» やること
下の記録にあるすべての行を、一行を一つの文字列として、JSONのリストで出してください。空行は入れないでください。

------------------------------------------------------------

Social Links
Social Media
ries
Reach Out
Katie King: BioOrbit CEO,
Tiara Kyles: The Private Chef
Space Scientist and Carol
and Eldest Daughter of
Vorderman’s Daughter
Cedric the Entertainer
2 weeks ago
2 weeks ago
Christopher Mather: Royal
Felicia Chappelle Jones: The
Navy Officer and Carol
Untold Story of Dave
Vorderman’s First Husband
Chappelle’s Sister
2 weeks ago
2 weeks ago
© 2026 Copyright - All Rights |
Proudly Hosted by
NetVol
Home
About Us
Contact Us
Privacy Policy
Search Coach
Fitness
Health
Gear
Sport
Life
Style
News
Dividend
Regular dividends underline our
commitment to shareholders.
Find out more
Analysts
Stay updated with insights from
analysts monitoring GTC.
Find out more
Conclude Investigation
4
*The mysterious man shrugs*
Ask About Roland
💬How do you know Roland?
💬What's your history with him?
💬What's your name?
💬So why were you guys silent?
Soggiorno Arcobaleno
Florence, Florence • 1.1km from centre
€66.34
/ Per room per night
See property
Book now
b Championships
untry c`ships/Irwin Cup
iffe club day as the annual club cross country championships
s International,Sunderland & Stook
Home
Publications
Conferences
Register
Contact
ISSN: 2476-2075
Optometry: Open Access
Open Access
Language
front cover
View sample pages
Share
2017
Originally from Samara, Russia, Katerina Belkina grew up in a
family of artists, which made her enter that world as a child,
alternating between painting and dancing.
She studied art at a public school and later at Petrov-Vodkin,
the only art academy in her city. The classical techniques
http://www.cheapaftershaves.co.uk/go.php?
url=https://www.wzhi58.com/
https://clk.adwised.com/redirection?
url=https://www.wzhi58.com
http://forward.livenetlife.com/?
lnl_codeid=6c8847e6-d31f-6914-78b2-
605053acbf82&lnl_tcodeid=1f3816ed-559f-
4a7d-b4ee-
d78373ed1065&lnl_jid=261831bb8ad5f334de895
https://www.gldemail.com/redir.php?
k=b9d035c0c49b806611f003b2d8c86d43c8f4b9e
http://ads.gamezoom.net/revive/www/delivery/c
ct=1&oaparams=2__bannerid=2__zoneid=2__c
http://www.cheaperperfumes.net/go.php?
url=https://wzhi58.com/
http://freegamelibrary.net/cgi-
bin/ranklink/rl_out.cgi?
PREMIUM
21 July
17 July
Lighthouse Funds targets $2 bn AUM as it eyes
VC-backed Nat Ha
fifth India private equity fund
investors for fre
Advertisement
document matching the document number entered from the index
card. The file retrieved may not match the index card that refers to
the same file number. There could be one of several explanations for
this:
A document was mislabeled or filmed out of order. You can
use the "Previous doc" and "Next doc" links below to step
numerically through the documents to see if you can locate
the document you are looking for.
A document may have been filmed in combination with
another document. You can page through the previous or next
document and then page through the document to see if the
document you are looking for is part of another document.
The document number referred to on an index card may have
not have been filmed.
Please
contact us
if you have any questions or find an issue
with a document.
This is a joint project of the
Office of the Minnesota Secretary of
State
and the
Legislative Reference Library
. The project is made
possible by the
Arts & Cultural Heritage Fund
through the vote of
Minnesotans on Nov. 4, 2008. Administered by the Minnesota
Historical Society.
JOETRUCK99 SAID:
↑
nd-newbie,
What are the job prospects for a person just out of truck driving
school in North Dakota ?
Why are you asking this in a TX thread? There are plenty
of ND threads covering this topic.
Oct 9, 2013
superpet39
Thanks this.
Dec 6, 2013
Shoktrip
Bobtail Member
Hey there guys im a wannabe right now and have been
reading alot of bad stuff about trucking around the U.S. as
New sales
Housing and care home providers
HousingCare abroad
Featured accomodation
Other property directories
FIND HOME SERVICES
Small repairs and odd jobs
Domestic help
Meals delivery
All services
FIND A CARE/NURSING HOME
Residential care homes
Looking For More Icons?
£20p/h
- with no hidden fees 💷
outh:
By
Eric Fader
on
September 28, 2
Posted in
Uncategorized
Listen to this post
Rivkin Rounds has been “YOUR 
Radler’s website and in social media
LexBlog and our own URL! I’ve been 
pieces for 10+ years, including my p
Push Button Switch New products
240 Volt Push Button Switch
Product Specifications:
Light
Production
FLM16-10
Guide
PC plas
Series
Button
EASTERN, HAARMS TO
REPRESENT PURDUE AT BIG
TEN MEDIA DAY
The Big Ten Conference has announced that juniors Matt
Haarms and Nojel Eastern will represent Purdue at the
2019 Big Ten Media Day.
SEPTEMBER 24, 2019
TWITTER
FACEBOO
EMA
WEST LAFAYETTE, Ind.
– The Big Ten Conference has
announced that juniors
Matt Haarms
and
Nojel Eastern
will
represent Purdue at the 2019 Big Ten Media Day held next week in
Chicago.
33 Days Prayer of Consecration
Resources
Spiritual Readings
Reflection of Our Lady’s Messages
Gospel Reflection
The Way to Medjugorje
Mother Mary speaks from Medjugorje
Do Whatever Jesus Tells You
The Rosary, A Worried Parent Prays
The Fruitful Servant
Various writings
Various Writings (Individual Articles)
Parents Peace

------------------------------------------------------------

» 回答
[
  "Social Links",
  "Social Media",
  "ries",
  "Reach Out",
  "Katie King: BioOrbit CEO,",
  "Tiara Kyles: The Private Chef",
  "Space Scientist and Carol",
  "and Eldest Daughter of",
  "Vorderman’s Daughter",
  "Cedric the Entertainer",
  "2 weeks ago",
  "2 weeks ago",
  "Christopher Mather: Royal",
  "Felicia Chappelle Jones: The",
  "Navy Officer and Carol",
  "Untold Story of Dave",
  "Vorderman’s First Husband",
  "Chappelle’s Sister",
  "2 weeks ago",
  "2 weeks ago",
  "© 2026 Copyright - All Rights |",
  "Proudly Hosted by",
  "NetVol",
  "Home",
  "About Us",
  "Contact Us",
  "Privacy Policy",
  "Search Coach",
  "Fitness",
  "Health",
  "Gear",
  "Sport",
  "Life",
  "Style",
  "News",
  "Dividend",
  "Regular dividends underline our",
  "commitment to shareholders.",
  "Find out more",
  "Analysts",
  "Stay updated with insights from",
  "analysts monitoring GTC.",
  "Find out more",
  "Conclude Investigation",
  "4",
  "*The mysterious man shrugs*",
  "Ask About Roland",
  "💬How do you know Roland?",
  "💬What's your history with him?",
  "💬What's your name?",
  "💬So why were you guys silent?",
  "Soggiorno Arcobaleno",
  "Florence, Florence • 1.1km from centre",
  "€66.34",
  "/ Per room per night",
  "See property",
  "Book now",
  "b Championships",
  "untry c`ships/Irwin Cup",
  "iffe club day as the annual club cross country championships",
  "s International,Sunderland & Stook",
  "Home",
  "Publications",
  "Conferences",
  "Register",
  "Contact",
  "ISSN: 2476-2075",
  "Optometry: Open Access",
  "Open Access",
  "Language",
  "front cover",
  "View sample pages",
  "Share",
  "2017",
  "Originally from Samara, Russia, Katerina Belkina grew up in a",
  "family of artists, which made her enter that world as a child,",
  "alternating between painting and dancing.",
  "She studied art at a public school and later at Petrov-Vodkin,",
  "the only art academy in her city. The classical techniques",
  "http://www.cheapaftershaves.co.uk/go.php?",
  "url=https://www.wzhi58.com/",
  "https://clk.adwised.com/redirection?",
  "url=https://www.wzhi58.com",
  "http://forward.livenetlife.com/?",
  "lnl_codeid=6c8847e6-d31f-6914-78b2-",
  "605053acbf82&lnl_tcodeid=1f3816ed-559f-",
  "4a7d-b4ee-",
  "d78373ed1065&lnl_jid=261831bb8ad5f334de895",
  "https://www.gldemail.com/redir.php?",
  "k=b9d035c0c49b806611f003b2d8c86d43c8f4b9e",
  "http://ads.gamezoom.net/revive/www/delivery/c",
  "ct=1&oaparams=2__bannerid=2__zoneid=2__c",
  "http://www.cheaperperfumes.net/go.php?",
  "url=https://wzhi58.com/",
  "http://freegamelibrary.net/cgi-",
  "bin/ranklink/rl_out.cgi?",
  "PREMIUM",
  "21 July",
  "17 July",
  "Lighthouse Funds targets $2 bn AUM as it eyes",
  "VC-backed Nat Ha",
  "fifth India private equity fund",
  "investors for fre",
  "Advertisement",
  "document matching the document number entered from the index",
  "card. The file retrieved may not match the index card that refers to",
  "the same file number. There could be one of several explanations for",
  "this:",
  "A document was mislabeled or filmed out of order. You can",
  "use the \"Previous doc\" and \"Next doc\" links below to step",
  "numerically through the documents to see if you can locate",
  "the document you are looking for.",
  "A document may have been filmed in combination with",
  "another document. You can page through the previous or next",
  "document and then page through the document to see if the",
  "document you are looking for is part of another document.",
  "The document number referred to on an index card may have",
  "not have been filmed.",
  "Please",
  "contact us",
  "if you have any questions or find an issue",
  "with a document.",
  "This is a joint project of the",
  "Office of the Minnesota Secretary of",
  "State",
  "and the",
  "Legislative Reference Library",
  ". The project is made",
  "possible by the",
  "Arts & Cultural Heritage Fund",
  "through the vote of",
  "Minnesotans on Nov. 4, 2008. Administered by the Minnesota",
  "Historical Society.",
  "JOETRUCK99 SAID:",
  "↑",
  "nd-newbie,",
  "What are the job prospects for a person just out of truck driving",
  "school in North Dakota ?",
  "Why are you asking this in a TX thread? There are plenty",
  "of ND threads covering this topic.",
  "Oct 9, 2013",
  "superpet39",
  "Thanks this.",
  "Dec 6, 2013",
  "Shoktrip",
  "Bobtail Member",
  "Hey there guys im a wannabe right now and have been",
  "reading alot of bad stuff about trucking around the U.S. as",
  "New sales",
  "Housing and care home providers",
  "HousingCare abroad",
  "Featured accomodation",
  "Other property directories",
  "FIND HOME SERVICES",
  "Small repairs and odd jobs",
  "Domestic help",
  "Meals delivery",
  "All services",
  "FIND A CARE/NURSING HOME",
  "Residential care homes",
  "Looking For More Icons?",
  "£20p/h",
  "- with no hidden fees 💷",
  "outh:",
  "By",
  "Eric Fader",
  "on",
  "September 28, 2",
  "Posted in",
  "Uncategorized",
  "Listen to this post",
  "Rivkin Rounds has been “YOUR ",
  "Radler’s website and in social media",
  "LexBlog and our own URL! I’ve been ",
  "pieces for 10+ years, including my p",
  "Push Button Switch New products",
  "240 Volt Push Button Switch",
  "Product Specifications:",
  "Light",
  "Production",
  "FLM16-10",
  "Guide",
  "PC plas",
  "Series",
  "Button",
  "EASTERN, HAARMS TO",
  "REPRESENT PURDUE AT BIG",
  "TEN MEDIA DAY",
  "The Big Ten Conference has announced that juniors Matt",
  "Haarms and Nojel Eastern will represent Purdue at the",
  "2019 Big Ten Media Day.",
  "SEPTEMBER 24, 2019",
  "TWITTER",
  "FACEBOO",
  "EMA",
  "WEST LAFAYETTE, Ind.",
  "– The Big Ten Conference has",
  "announced that juniors",
  "Matt Haarms",
  "and",
  "Nojel Eastern",
  "will",
  "represent Purdue at the 2019 Big Ten Media Day held next week in",
  "Chicago.",
  "33 Days Prayer of Consecration",
  "Resources",
  "Spiritual Readings",
  "Reflection of Our Lady’s Messages",
  "Gospel Reflection",
  "The Way to Medjugorje",
  "Mother Mary speaks from Medjugorje",
  "Do Whatever Jesus Tells You",
  "The Rosary, A Worried Parent Prays",
  "The Fruitful Servant",
  "Various writings",
  "Various Writings (Individual Articles)",
  "Parents Peace"
]